In the Central European area, these winch systems are primarily intended to reduce wheel slippage and to improve the efficiency of power transmission. In addition, they stabilize the machines also during jib movements on the slope. However, the machines may only be used on slope sites where vehicles can remain standing also without cable support. Besides their suitability for use on slopes, traction aid winches can also help overcome level passageways over soils with a low load-bearing capacity and a high level of humidity without damages caused by slippage. The layout of the cable force is determined by the following factors: total mass of the machine, slope inclination and permissible slippage.

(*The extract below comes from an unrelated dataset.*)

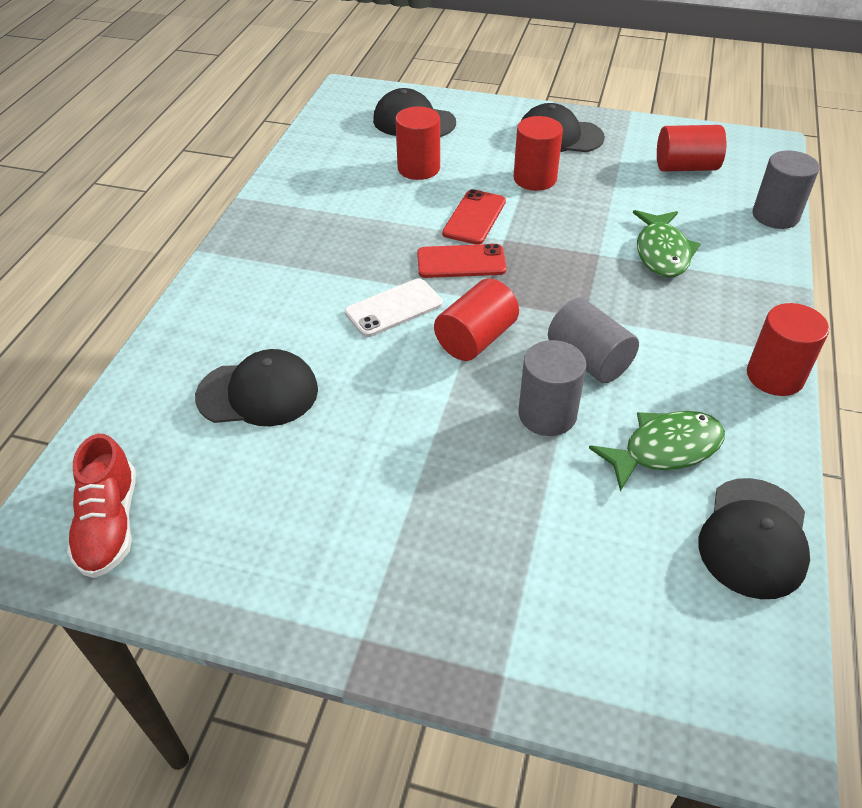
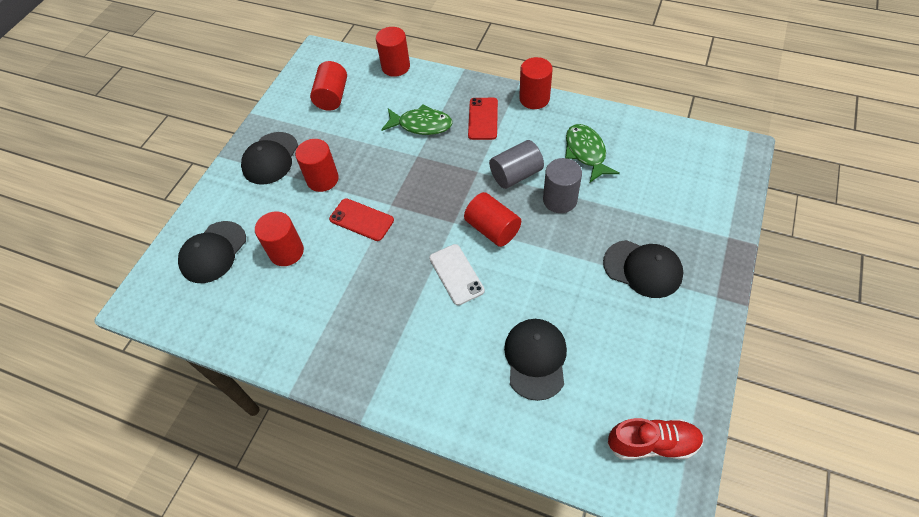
camera: 80 degrees left, 10 degrees up
red phone [417,244,506,278] -> red phone moved to [468,98,498,140]
black cap [698,478,810,599] -> black cap moved to [603,240,683,298]
grey cylinder [753,150,819,229] -> red cylinder [376,27,410,77]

Since traction aid winches were first launched onto the market, diverse versions have evolved. The classic integrated model of the traction aid winch consists of a winch integrated into a forwarder. The advantages of this system are its immediate readiness for use, for example. In addition, all protection facilities for the driver can be installed directly by the manufacturer, and the control of all systems is located in one place—complex interactions between several control systems do not have to be taken into account. However, there are also disadvantages. For example, sufficient space for the system must be found in the supported machine. This leads to a reduction of the available load space. In addition, the empty mass of the vehicle increases and its load capacity decreases—ground pressure increases. At the same time, the length of the cable that can be carried along is limited, and disengaging the cable at the exit at the lower end of the aisle is not possible.

Some of these points have led to newer developments—the autonomous traction aid winches. Here, the winch stands separately from the supported machine. As a result, installing an additional weight on the machine can be waived. It is possible to wind longer cables than with integrated systems. Disengaging the cable at the lower aisle exit is easily possible. Moreover, several machines can be attached to a traction aid winch, which makes an investment easier and the use of the winch more versatile and flexible. However, this system presents a few disadvantages, too. For example, these are two machines, each of them requiring a separate drive. The winch system requires a location above the skid trail and, if necessary, an anchoring. In addition, there must be a separate control system for the machine—if necessary with sophisticated remote control. This may even require an intervention into the control system of the supported machine. Finally yet importantly, as opposed to the integrated system, the cable becomes a running cable.

Therefore, greater attention must be paid to the cable guide. Meanwhile, manufacturers are offering several versions of this model, too. In July, the exhibitors of Interforst 2018 will offer an overview of the state of the art and the current developments in the innovative area of the traction aid winches.